Viele der folgenden Beobachtungen treffen vor allem auf Restaurants, also die öffentliche Esskultur zu. In manchen Gegenden macht das einen riesigen Unterschied: Auf dem Balkan zum Beispiel gibt es kaum eine Restaurantkultur und meist schreckliches Essen im Lokal, zu Hause speisen die Menschen aber mitunter hervorragend. Im Fall von Österreich und Italien, glaube ich, ist der Qualitätsunterschied zwischen der Küche im Lokal und zu Hause nicht so ausgeprägt und/oder zumindest in beiden Ländern ähnlich groß.

(3)

Es gibt eine Ausnahme: Selbst in der italienischen Provinz gibt es oft eine Sushibar, die schreckliches Sushi serviert. Warum Italiener ausgerechnet dieses grausame Zerrbild japanischer Küche als einzige andere Küche neben der ihren akzeptieren, ist mir schleierhaft.

(4)

Wenn Sie ein x-beliebiges Gespräch zwischen Italienern auf der Straße oder am Strand belauschen, stehen die Chancen sehr gut, dass es sich ums Essen dreht. An einem einzigen heißen Julinachmittag im Cilento habe ich erst einer Gruppe Frauen zugehört, die bis zur Hüfte im Meer stehend über Pizza diskutierten, dann zwei alten Männern, die sich im Schatten eines Buschs am Strand über Schwarzkohl und seine perfekte Zubereitung unterhielten ("noci, aglio, olio, e basta!") und dann einer jungen Familie, die angeregt über ihre Mittags-Bruschetti (die Sardellen!) schwärmten.

(5)

Man könnte einwenden, dass der klassische mitteleuropäische Teller drei Gänge in einem ist: Fleisch/Fisch, Gemüse, und Sättigungsbeilage.
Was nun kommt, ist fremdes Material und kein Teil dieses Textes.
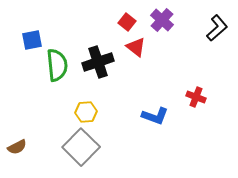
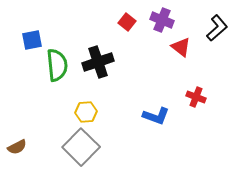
purple cross: rotated 20 degrees counterclockwise
red triangle: moved 45 px right
blue L-shape: moved 1 px right
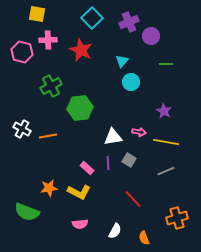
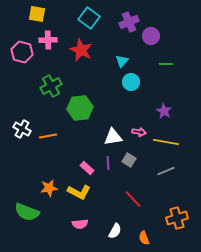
cyan square: moved 3 px left; rotated 10 degrees counterclockwise
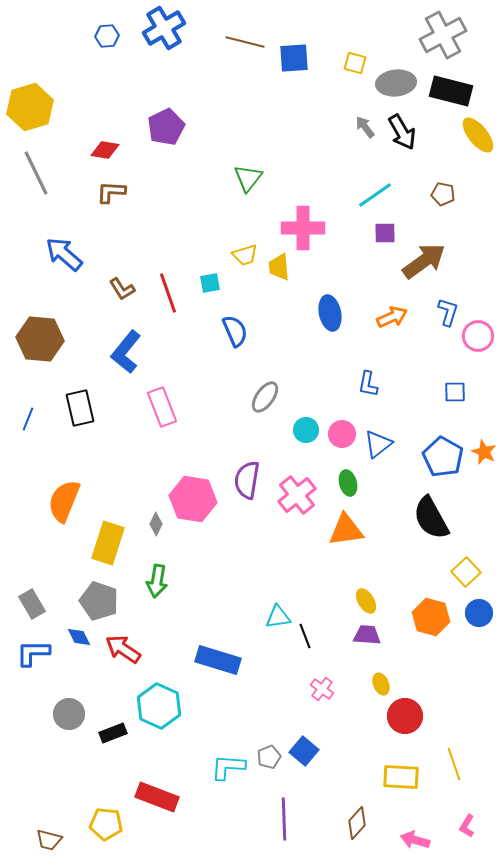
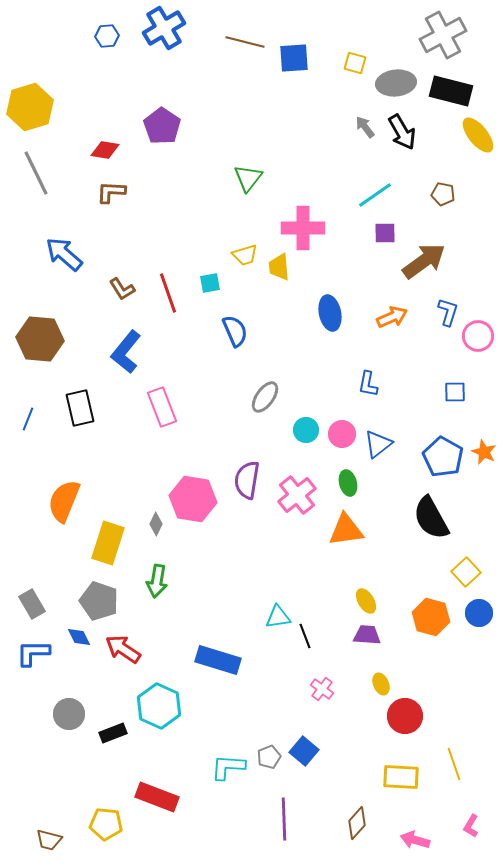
purple pentagon at (166, 127): moved 4 px left, 1 px up; rotated 12 degrees counterclockwise
pink L-shape at (467, 826): moved 4 px right
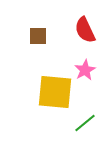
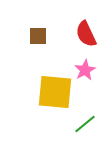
red semicircle: moved 1 px right, 4 px down
green line: moved 1 px down
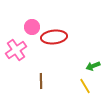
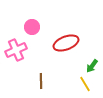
red ellipse: moved 12 px right, 6 px down; rotated 15 degrees counterclockwise
pink cross: rotated 10 degrees clockwise
green arrow: moved 1 px left; rotated 32 degrees counterclockwise
yellow line: moved 2 px up
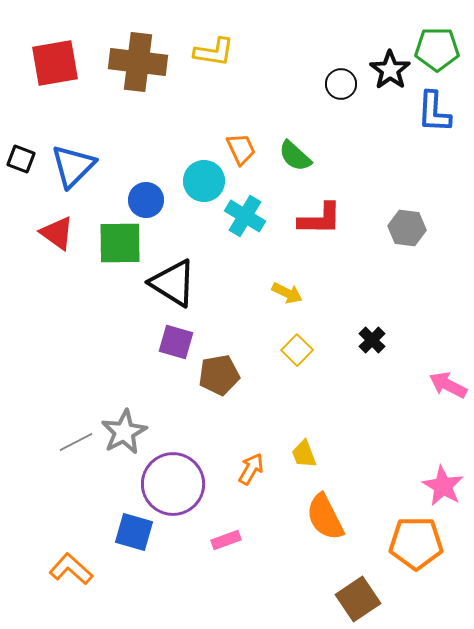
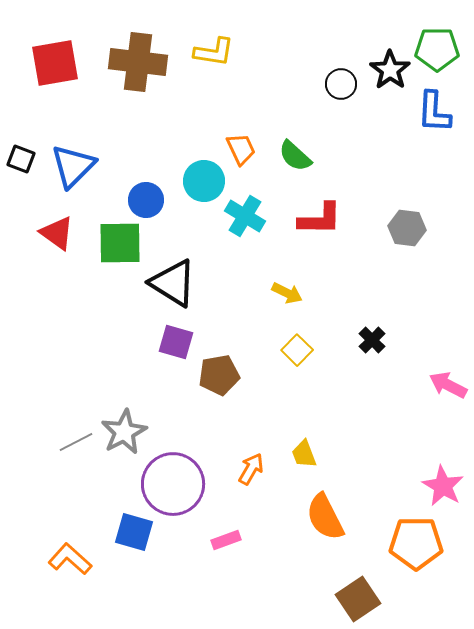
orange L-shape: moved 1 px left, 10 px up
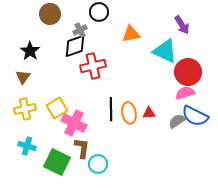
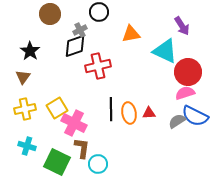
purple arrow: moved 1 px down
red cross: moved 5 px right
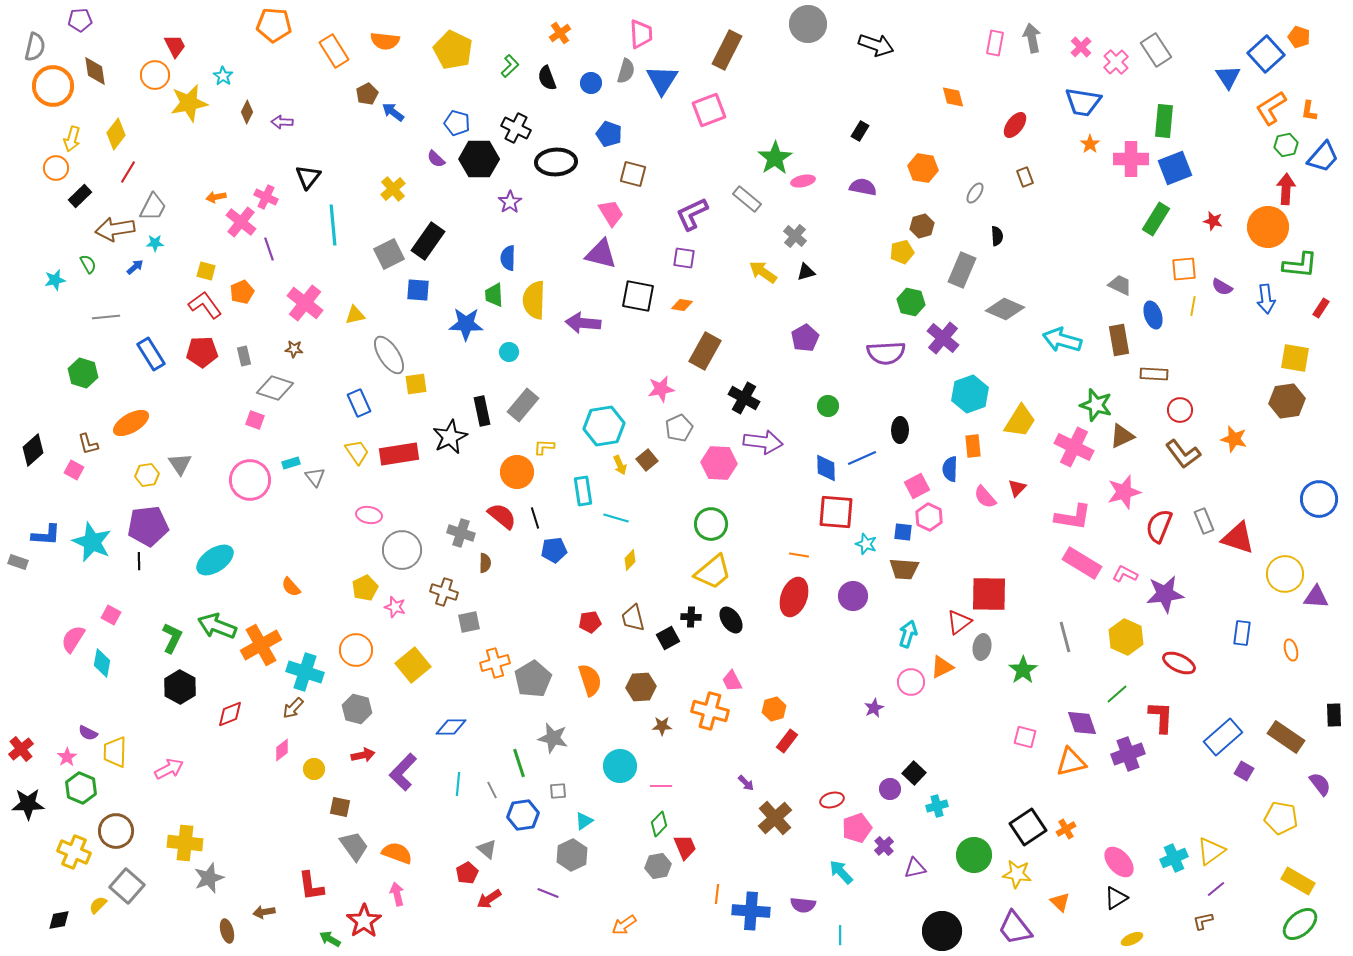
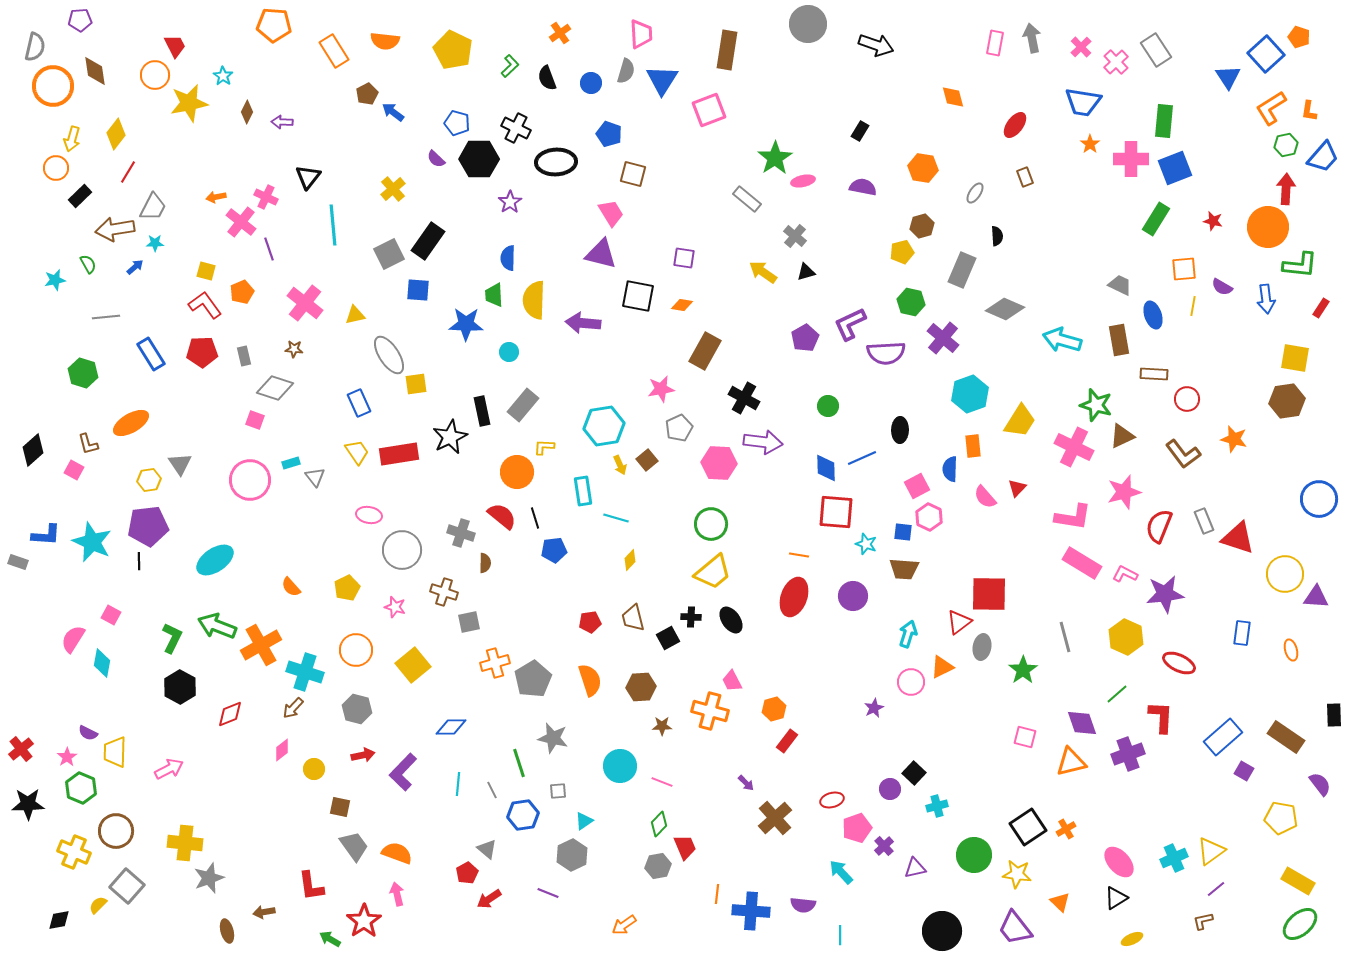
brown rectangle at (727, 50): rotated 18 degrees counterclockwise
purple L-shape at (692, 214): moved 158 px right, 110 px down
red circle at (1180, 410): moved 7 px right, 11 px up
yellow hexagon at (147, 475): moved 2 px right, 5 px down
yellow pentagon at (365, 588): moved 18 px left
pink line at (661, 786): moved 1 px right, 4 px up; rotated 20 degrees clockwise
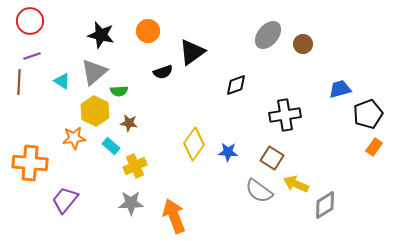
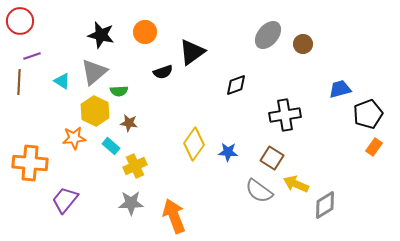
red circle: moved 10 px left
orange circle: moved 3 px left, 1 px down
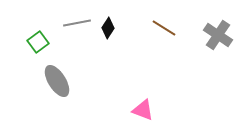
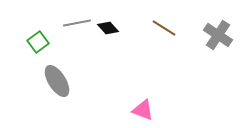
black diamond: rotated 75 degrees counterclockwise
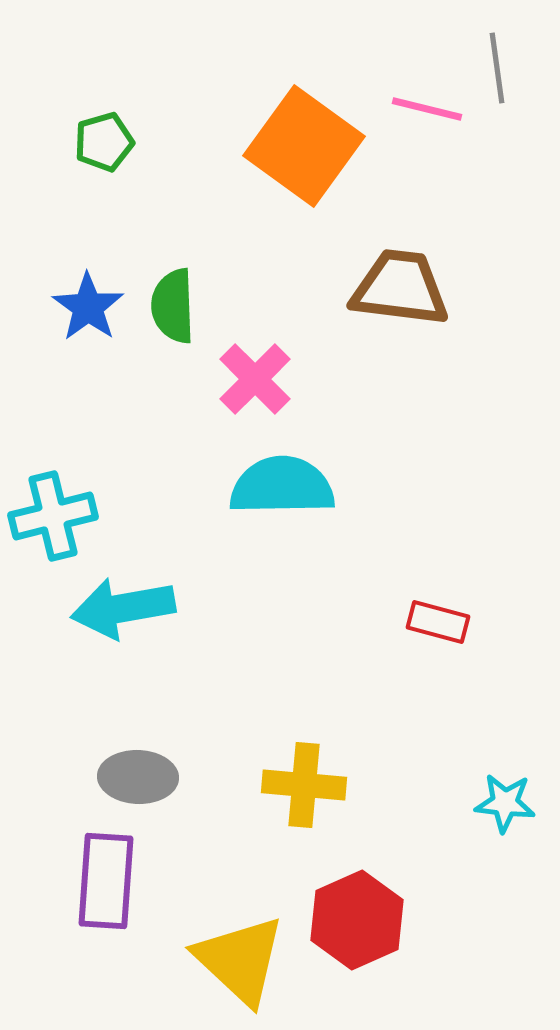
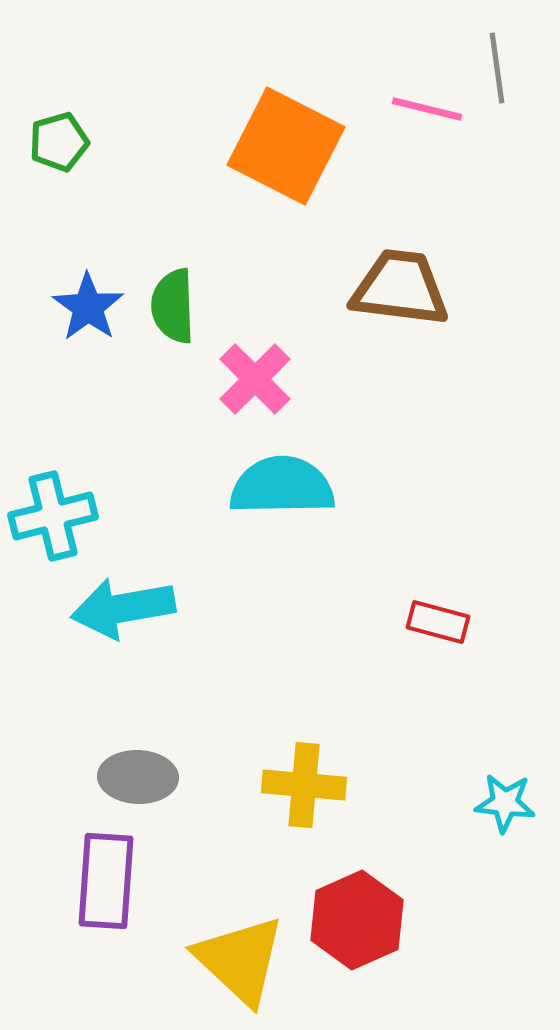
green pentagon: moved 45 px left
orange square: moved 18 px left; rotated 9 degrees counterclockwise
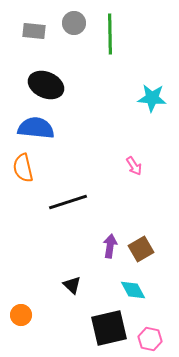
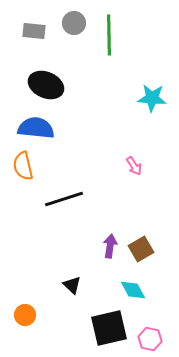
green line: moved 1 px left, 1 px down
orange semicircle: moved 2 px up
black line: moved 4 px left, 3 px up
orange circle: moved 4 px right
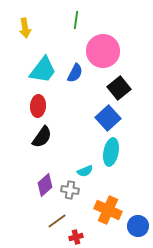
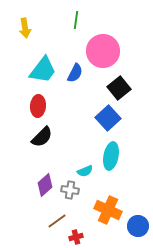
black semicircle: rotated 10 degrees clockwise
cyan ellipse: moved 4 px down
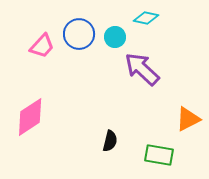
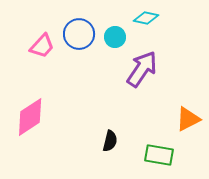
purple arrow: rotated 81 degrees clockwise
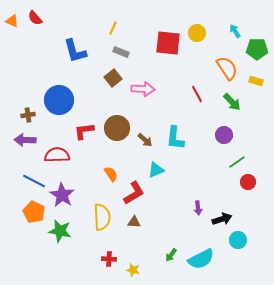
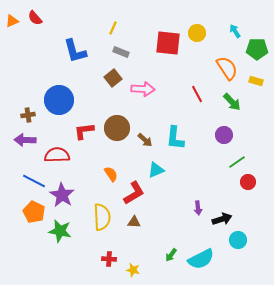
orange triangle at (12, 21): rotated 48 degrees counterclockwise
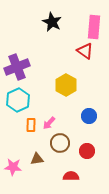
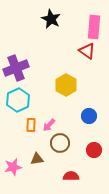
black star: moved 1 px left, 3 px up
red triangle: moved 2 px right
purple cross: moved 1 px left, 1 px down
pink arrow: moved 2 px down
red circle: moved 7 px right, 1 px up
pink star: rotated 18 degrees counterclockwise
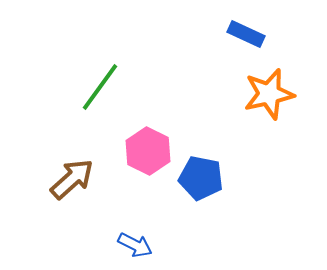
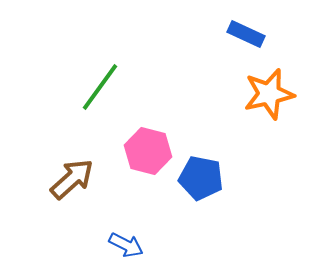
pink hexagon: rotated 12 degrees counterclockwise
blue arrow: moved 9 px left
Ich lasse das nicht gelten, weil erstens gibt es genug Speisen, die nicht drei in einem, sondern schlicht eines sind (Schinkenfleckerl, Krautfleckerl ...), zweitens sind drei Komponenten immer noch ärmlich im internationalen Vergleich, und drittens wird dabei fast immer die Sättigungsbeilage mitgezählt (Knödel, Spätzle, Nockerln ...), die ich oben bei den Indern, Chinesen (Reis) und Italienern (Brot) gar nicht erwähnt habe. In einer gewissen Weise ist das sogar das Gegenteil von Vielfalt und Abwechslung: M. F. K. Fischer nennt das in ihrem Buch "How to Cook a Wolf" die Unart der ausgewogenen Mahlzeit – also die fixe Idee, dass jedes Essen aus Protein, Kohlenhydraten und Gemüse bestehen muss, am besten in ausgewogenen Bestandteilen. Sie bezeichnet das als den Tod des guten Essens. Die Italiener würden ihr voll und ganz recht geben. Die – seltener werdende – Vorspeisensuppe hilft da auch nicht mehr weiter.